Reading passage >>
┄┄┄┄┄┄┄┄┄┄┄┄┄┄┄┄┄┄┄┄
The benefits of cells used as CAR-T therapies (orange) make them attractive options for certain people with cancer. Credit: Eye of Science/SPL

External advisers to the US Food and Drug Administration (FDA) have thrown their support behind a therapy that genetically engineers a patient’s own immune cells to target and destroy cancers.

In a unanimous vote on 12 July, the panel determined that the benefits of CAR-T therapy outweigh its risks. The vote comes as the agency considers whether to issue its first approval of a CAR-T therapy, for a drug called tisagenlecleucel, manufactured by Novartis of Basel, Switzerland.

The FDA is not obligated to follow the recommendations of its advisers, but it often does.

Novartis is seeking approval to use tisagenlecleucel to treat children and young adults who have a form of leukaemia called acute B-cell lymphoblastic leukaemia, and who have not responded sufficiently to previous treatment or have relapsed since that treatment. In the United States, about 15% of children and young adults with acute lymphoblastic leukaemia relapse.
┄┄┄┄┄┄┄┄┄┄┄┄┄┄┄┄┄┄┄┄
Records supplied >>

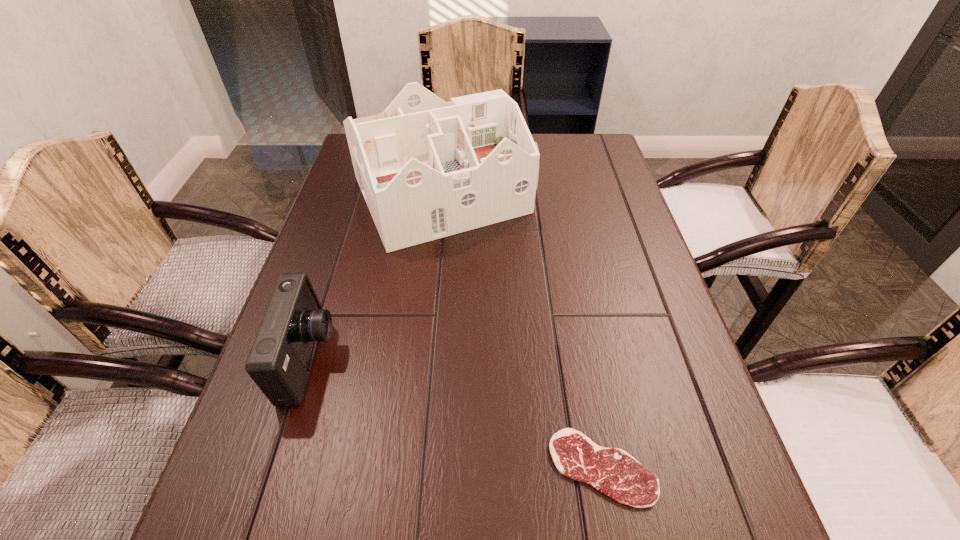
Locate an element on the screen. The height and width of the screenshot is (540, 960). dollhouse that is positioned at the left edge is located at coordinates (428, 169).

Where is `camera that is at the left edge`? Image resolution: width=960 pixels, height=540 pixels. camera that is at the left edge is located at coordinates (280, 360).

At what (x,y) coordinates should I click in order to perform the action: click on object that is positioned at the right edge. Please return your answer as a coordinate pair (x, y). Looking at the image, I should click on (612, 471).

Image resolution: width=960 pixels, height=540 pixels. I want to click on object present at the far left corner, so click(428, 169).

You are a GUI agent. You are given a task and a screenshot of the screen. Output one action in this format:
    pyautogui.click(x=<x>, y=<y>)
    Task: Click on the vacant position at the far edge of the desktop
    This screenshot has width=960, height=540.
    Given the screenshot: What is the action you would take?
    pyautogui.click(x=555, y=146)

Find the location of a particular element. free space at the left edge of the desktop is located at coordinates (320, 267).

Find the location of a particular element. Image resolution: width=960 pixels, height=540 pixels. blank space at the right edge of the desktop is located at coordinates (607, 195).

This screenshot has height=540, width=960. In the image, there is a desktop. What are the coordinates of `vacant space at the far right corner` in the screenshot? It's located at (578, 146).

Locate an element on the screen. This screenshot has width=960, height=540. empty space that is in between the camera and the steak is located at coordinates (456, 413).

The height and width of the screenshot is (540, 960). In order to click on empty space between the steak and the dollhouse in this screenshot , I will do `click(522, 331)`.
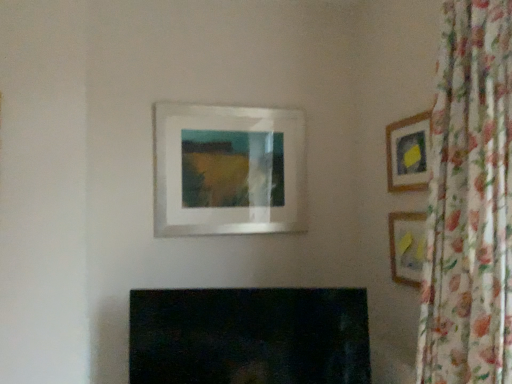
Question: Does matte glass picture frame at center, positioned as the 3th picture frame in right-to-left order, have a lesser height compared to wooden frame at right, which is the 3th picture frame in left-to-right order?

Choices:
 (A) no
 (B) yes

Answer: (A)

Question: Is matte glass picture frame at center, positioned as the 3th picture frame in right-to-left order, at the right side of wooden frame at right, which is the 3th picture frame in left-to-right order?

Choices:
 (A) yes
 (B) no

Answer: (B)

Question: Can wooden frame at right, which appears as the 1th picture frame when viewed from the right, be found inside matte glass picture frame at center, positioned as the first picture frame in left-to-right order?

Choices:
 (A) yes
 (B) no

Answer: (B)

Question: Considering the relative sizes of matte glass picture frame at center, positioned as the first picture frame in left-to-right order, and wooden frame at right, which appears as the 1th picture frame when viewed from the right, in the image provided, is matte glass picture frame at center, positioned as the first picture frame in left-to-right order, bigger than wooden frame at right, which appears as the 1th picture frame when viewed from the right,?

Choices:
 (A) yes
 (B) no

Answer: (A)

Question: Does matte glass picture frame at center, positioned as the first picture frame in left-to-right order, come behind wooden frame at right, which is the 3th picture frame in left-to-right order?

Choices:
 (A) no
 (B) yes

Answer: (B)

Question: From a real-world perspective, is matte glass picture frame at center, positioned as the first picture frame in left-to-right order, below wooden frame at right, which is the 3th picture frame in left-to-right order?

Choices:
 (A) yes
 (B) no

Answer: (B)

Question: Is wooden frame at upper right, which appears as the second picture frame when viewed from the left, not inside floral fabric curtain at right?

Choices:
 (A) no
 (B) yes

Answer: (B)

Question: Can you confirm if wooden frame at upper right, the 2th picture frame when ordered from right to left, is positioned to the left of floral fabric curtain at right?

Choices:
 (A) yes
 (B) no

Answer: (B)

Question: From the image's perspective, is wooden frame at upper right, which appears as the second picture frame when viewed from the left, beneath floral fabric curtain at right?

Choices:
 (A) yes
 (B) no

Answer: (B)

Question: From the image's perspective, is wooden frame at upper right, which appears as the second picture frame when viewed from the left, located above floral fabric curtain at right?

Choices:
 (A) no
 (B) yes

Answer: (B)

Question: Is wooden frame at upper right, the 2th picture frame when ordered from right to left, in front of floral fabric curtain at right?

Choices:
 (A) yes
 (B) no

Answer: (B)

Question: Is wooden frame at upper right, the 2th picture frame when ordered from right to left, thinner than floral fabric curtain at right?

Choices:
 (A) no
 (B) yes

Answer: (B)

Question: Does floral fabric curtain at right have a greater width compared to matte glass picture frame at center, positioned as the first picture frame in left-to-right order?

Choices:
 (A) no
 (B) yes

Answer: (B)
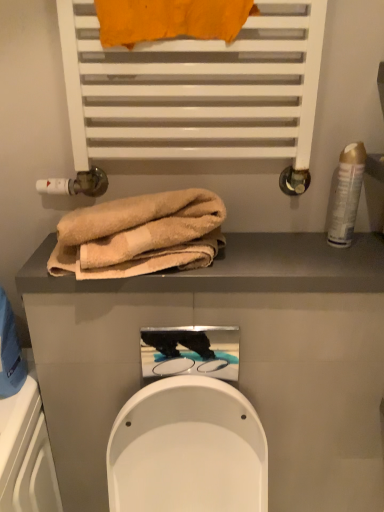
At what (x,y) coordinates should I click in order to perform the action: click on spots to the right of gold metallic can at right. Please return your answer as a coordinate pair (x, y). This screenshot has height=512, width=384. Looking at the image, I should click on (369, 244).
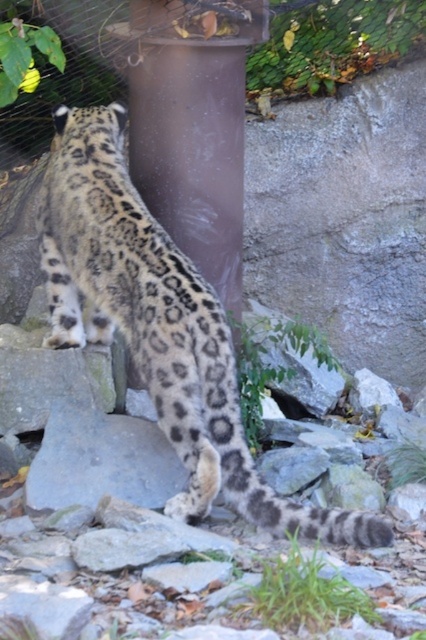
Is spotted fur snow leopard at center thinner than brushed metal fence at upper center?

No, spotted fur snow leopard at center is not thinner than brushed metal fence at upper center.

Does point (259, 497) come closer to viewer compared to point (40, 112)?

Yes, point (259, 497) is in front of point (40, 112).

Find the location of a particular element. The width and height of the screenshot is (426, 640). spotted fur snow leopard at center is located at coordinates (160, 326).

Does spotted fur snow leopard at center have a lesser height compared to brown textured pillar at center?

Incorrect, spotted fur snow leopard at center's height does not fall short of brown textured pillar at center's.

The width and height of the screenshot is (426, 640). What do you see at coordinates (160, 326) in the screenshot? I see `spotted fur snow leopard at center` at bounding box center [160, 326].

Find the location of a particular element. spotted fur snow leopard at center is located at coordinates (160, 326).

Can you confirm if brown textured pillar at center is smaller than brushed metal fence at upper center?

No, brown textured pillar at center is not smaller than brushed metal fence at upper center.

What do you see at coordinates (192, 131) in the screenshot? I see `brown textured pillar at center` at bounding box center [192, 131].

This screenshot has height=640, width=426. I want to click on brown textured pillar at center, so click(x=192, y=131).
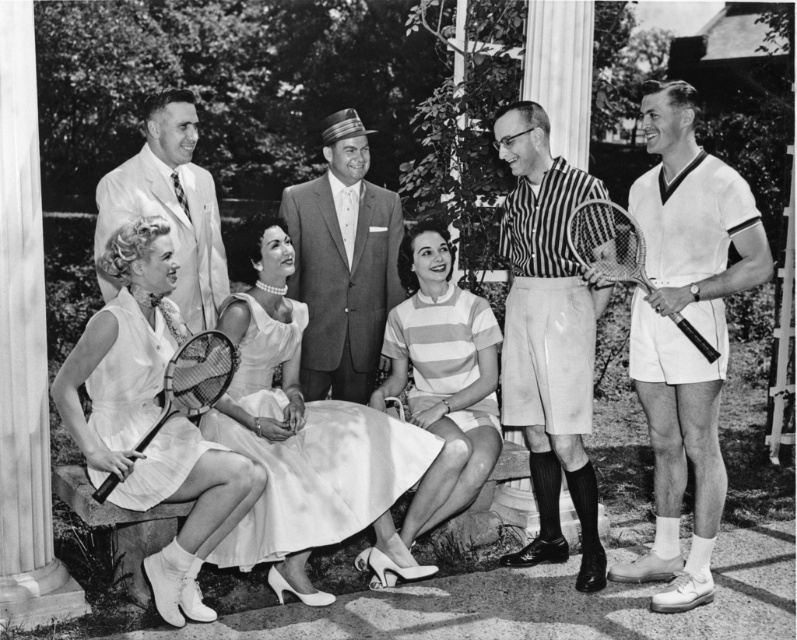
Question: Does satin white dress at center have a greater width compared to white satin dress at left?

Choices:
 (A) yes
 (B) no

Answer: (A)

Question: Where is white satin dress at left located in relation to striped fabric dress at center in the image?

Choices:
 (A) below
 (B) above

Answer: (A)

Question: Which is farther from the satin white dress at center?

Choices:
 (A) matte white racket at lower left
 (B) metallic silver tennis racket at right
 (C) striped fabric dress at center
 (D) light beige suit at left

Answer: (B)

Question: Among these objects, which one is nearest to the camera?

Choices:
 (A) white cotton shorts at right
 (B) striped fabric dress at center
 (C) light beige suit at left
 (D) striped cotton shirt at center

Answer: (A)

Question: Considering the relative positions of satin white dress at center and striped fabric dress at center in the image provided, where is satin white dress at center located with respect to striped fabric dress at center?

Choices:
 (A) right
 (B) left

Answer: (B)

Question: Among these objects, which one is farthest from the camera?

Choices:
 (A) white cotton shorts at right
 (B) light beige suit at left
 (C) matte white racket at lower left

Answer: (B)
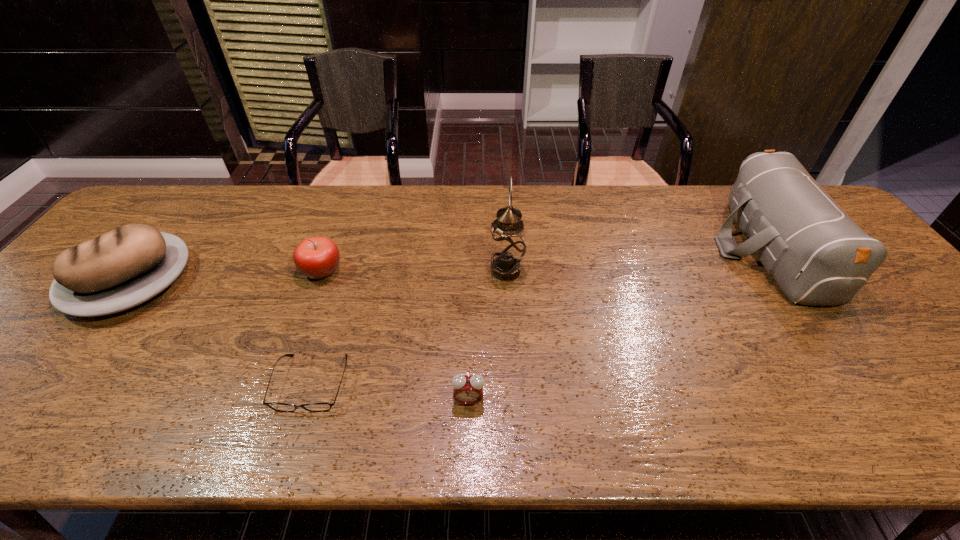
You are a GUI agent. You are given a task and a screenshot of the screen. Output one action in this format:
    pyautogui.click(x=<x>, y=<y>)
    Task: Click on the fifth object from left to right
    The width and height of the screenshot is (960, 540).
    Given the screenshot: What is the action you would take?
    pyautogui.click(x=507, y=243)

In order to click on oil lamp in this screenshot , I will do `click(507, 243)`.

Locate an element on the screen. This screenshot has height=540, width=960. the rightmost object is located at coordinates (817, 254).

At what (x,y) coordinates should I click in order to perform the action: click on the second tallest object. Please return your answer as a coordinate pair (x, y). Looking at the image, I should click on (817, 254).

Where is `bread`? bread is located at coordinates (127, 266).

This screenshot has width=960, height=540. I want to click on the third tallest object, so click(127, 266).

You are a GUI agent. You are given a task and a screenshot of the screen. Output one action in this format:
    pyautogui.click(x=<x>, y=<y>)
    Task: Click on the apple
    
    Given the screenshot: What is the action you would take?
    pyautogui.click(x=317, y=257)

I want to click on the third object from right to left, so click(467, 389).

This screenshot has height=540, width=960. Identify the location of the second shortest object. (467, 389).

In order to click on spectacles in this screenshot , I will do `click(283, 407)`.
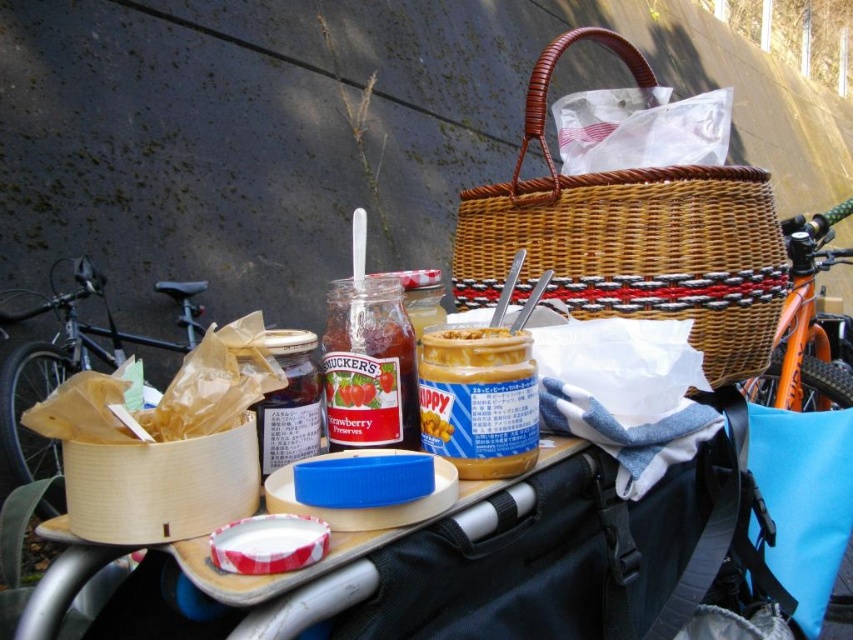
Question: Can you confirm if woven brown basket at upper center is positioned above peanut butter jar at center?

Choices:
 (A) no
 (B) yes

Answer: (B)

Question: Can you confirm if orange matte bicycle at upper right is wider than peanut butter jar at center?

Choices:
 (A) yes
 (B) no

Answer: (A)

Question: Is orange matte bicycle at upper right further to camera compared to peanut butter jar at center?

Choices:
 (A) yes
 (B) no

Answer: (A)

Question: Which point is closer to the camera?

Choices:
 (A) (494, 336)
 (B) (457, 472)
 (C) (814, 278)
 (D) (601, 204)

Answer: (B)

Question: Which of the following is the farthest from the observer?

Choices:
 (A) (787, 397)
 (B) (694, 316)
 (C) (448, 337)

Answer: (A)

Question: Which point is farther to the camera?

Choices:
 (A) (480, 339)
 (B) (759, 387)
 (C) (502, 232)

Answer: (B)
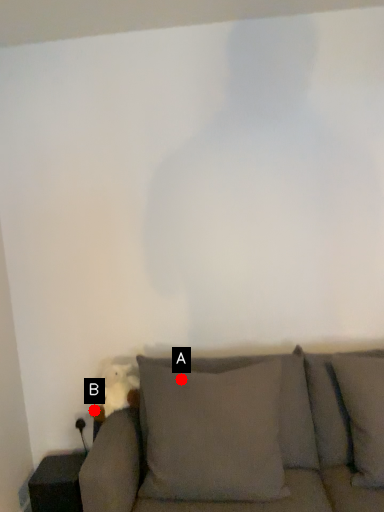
┄┄┄┄┄┄┄┄┄┄┄┄┄┄┄┄┄┄┄┄
Directions >> Continue the news report on the FDA advisory panel's vote on CAR-T therapy, starting after its last sentence.

Your response >>
Studies have shown that CAR-T therapies can produce lasting remissions in such cases. In one key trial of tisagenlecleucel, which started in 2015, 52 out of 63 participants — 82.5% — experienced overall remissions. The unpublished trial had no control group, so investigators cannot yet say with certainty how much effect the treatment had. But many participants of such trials have remained cancer-free for months or years.

Many of the FDA’s advisers were effusive in their praise. “This is a major advance, and is ushering in a new era,” said panel member Malcolm Smith, a paediatric oncologist at the US National Institutes of Health in Bethesda, Maryland. Timothy Cripe, an oncologist at Nationwide Children’s Hospital in Columbus, Ohio, called it one of the most exciting things he has seen in his lifetime.

But the therapy poses serious risks. During the 2015 tisagenlecleucel trial, 47% of participants experienced an extreme inflammatory reaction known as cytokine release syndrome, severe cases of which are called cytokine storms. The syndrome — characterized by symptoms such as high fevers and organ failure — can be life-threatening. But Novartis says trial clinicians were able to manage the reaction successfully in all cases.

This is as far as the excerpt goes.